Consider that the Cubs have played three last-place teams this month, going 8-2 and averaging 8.1 runs per game. Against their four other opponents this month: 1-8 and 2.7 runs per game.

They lead the majors with nine games of 10 or more runs, and have scored eight or more in 15. And two or fewer in 14.

They’re 7-1 against the Brewers. They’re 18-19 against everyone else.

“You think of the 2016 team, and you’re spoiled when you think of that kind of caliber we played all year,” center fielder Albert Almora Jr. said of the Cubs’ 103-win, wire-to-wire run to the division title. “But I like where we’re at, and I think we’re playing at a really high level right now with the intensity. We’ll see. It’s still early.”

It may be early, but Chatwood is nine starts into his first season as a Cub with a troubling inability to throw strikes

consistently.

Six days after walking just two in a 5„-inning start in Atlanta, Chatwood (3-4) walked six, including three during a four-run second inning he failed to complete. His enormous walk rate finally bit him when he gave up a three-run homer to Jose Ramirez.

“It was tough,” manager Joe Maddon said. “His stuff is so good. We just couldn’t get a strike. . . . We’ve got to harness this somehow.
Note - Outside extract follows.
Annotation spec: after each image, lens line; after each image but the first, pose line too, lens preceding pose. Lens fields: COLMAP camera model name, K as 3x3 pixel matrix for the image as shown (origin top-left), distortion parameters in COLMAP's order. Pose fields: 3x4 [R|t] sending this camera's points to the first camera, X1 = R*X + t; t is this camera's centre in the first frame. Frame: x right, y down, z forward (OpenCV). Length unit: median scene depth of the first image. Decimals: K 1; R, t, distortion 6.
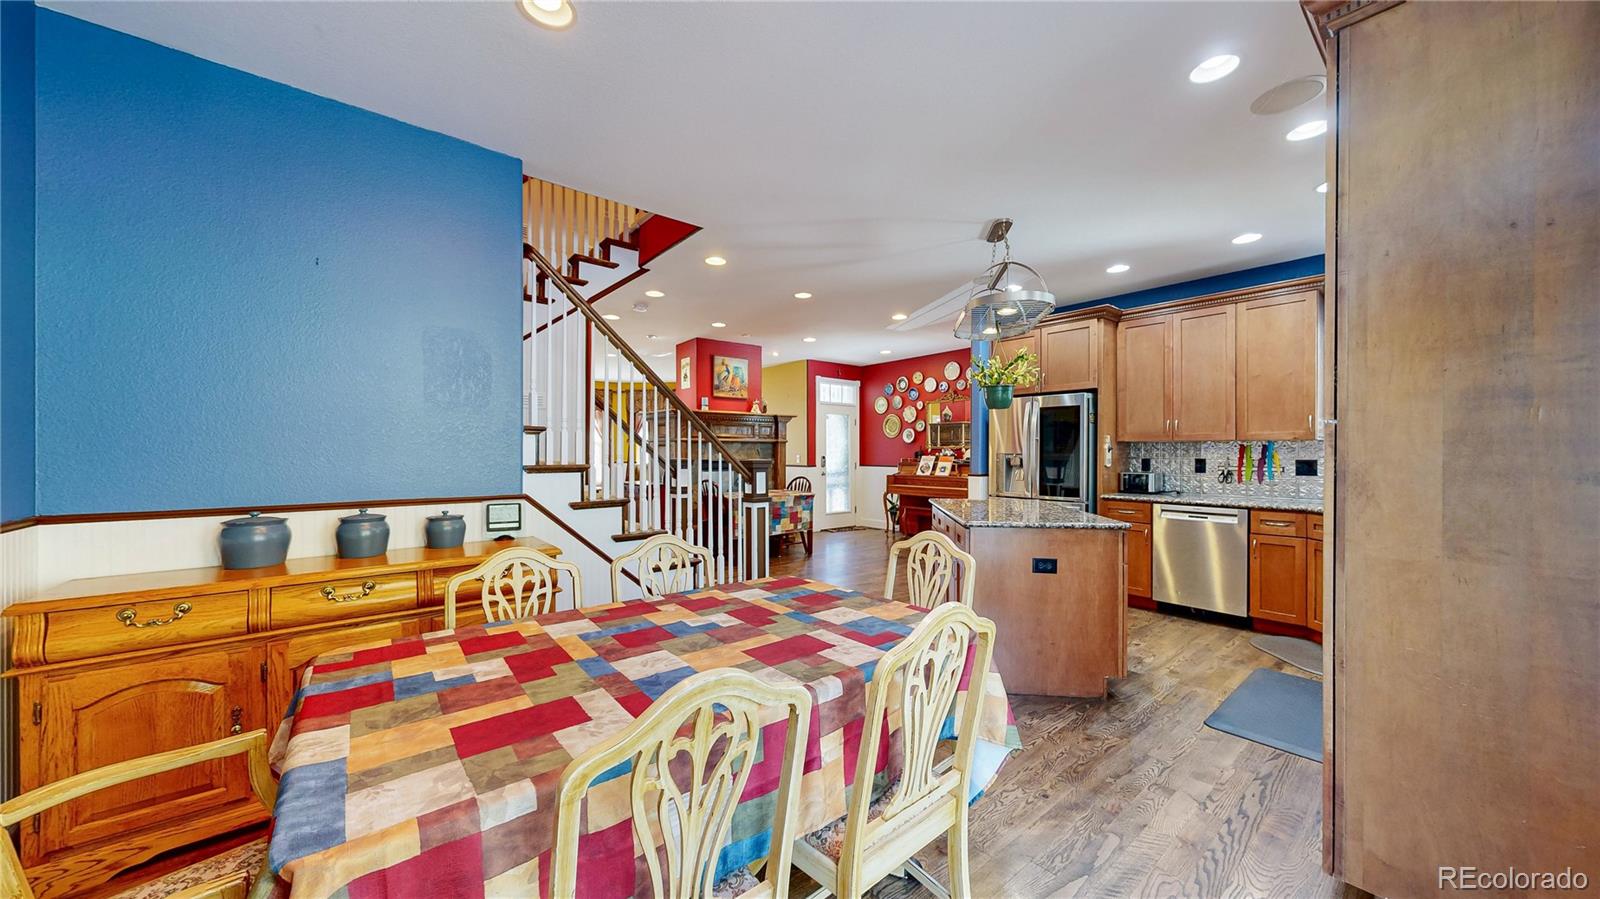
lens RADIAL K [[545.0, 0, 800.0], [0, 545.0, 449.5], [0, 0, 1]] dist [0.000701, -0.000088]
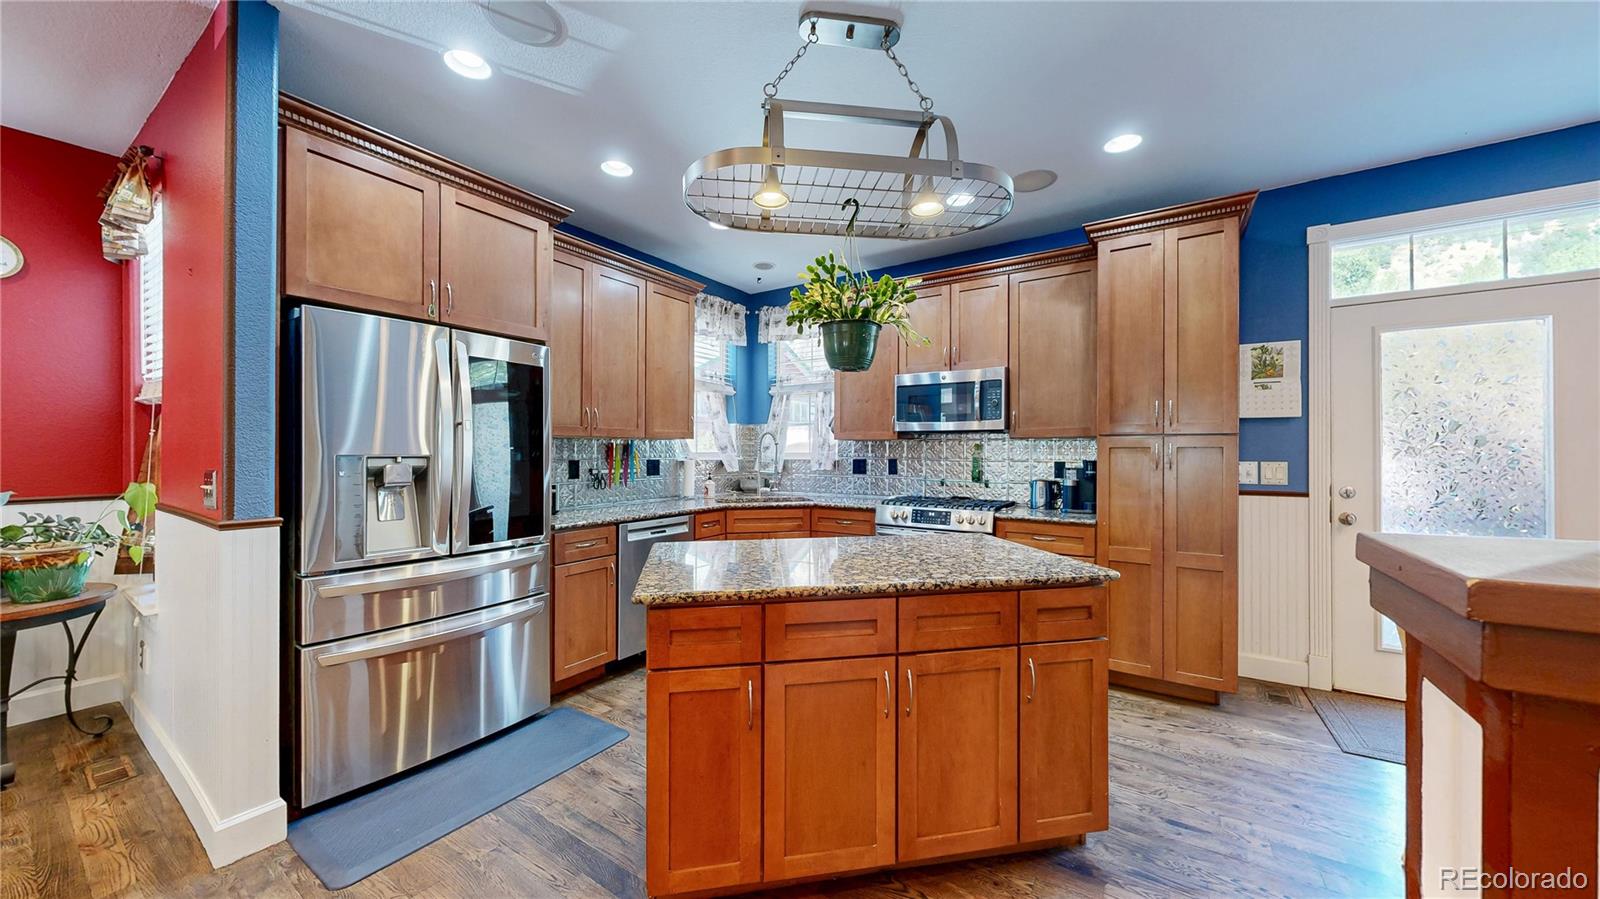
lens RADIAL K [[545.0, 0, 800.0], [0, 545.0, 449.5], [0, 0, 1]] dist [0.000701, -0.000088]
pose [[-0.293965, 0.007301, 0.955788, -0.109111], [-0.007587, 0.999921, -0.009972, 0.007744], [-0.955786, -0.010183, -0.293887, 1.041978]]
We’ve got to figure it out.”

It was his sixth start with at least five walks. He leads the majors with 40 walks, only one fewer than his strikeout total.

“I was fighting myself,” said Chatwood, who threw only 30 of 74 pitches for strikes.

So, Machado or a pitcher at the deadline?

The Cubs had 10 hits in this game and put runners in scoring position in every inning but the ninth, when pinch hitter Ian Happ led off with a homer.

But continuing another pattern, they went 0-for-10 with men in scoring position, stranding 10 at second or third.

“We’ve got a long ways to go,” said first baseman Anthony Rizzo, who said he doesn’t think the three other front runners in the division are going away anytime soon. “With the attitudes and personalities [on the team], we’re built for the long haul.”

The Cubs have one more game in this series Wednesday before playing the Giants for three games over the weekend, then going on the road against two surprise early contenders in Pittsburgh and New York.

Could that give more of an indication of what kind of team the Cubs have for the pennant race this year? Or at least help define some needs for the trade deadline?

Either way, Bryant sounds confident.

“We look at our track record here, with three consecutive NLCS appearances,” Bryant said. “And, sure, that gets old, and maybe it can be seen as like an excuse.

“But I think when you look at the talent in here and what we’ve been able to do, it would be kind of foolish to doubt us.”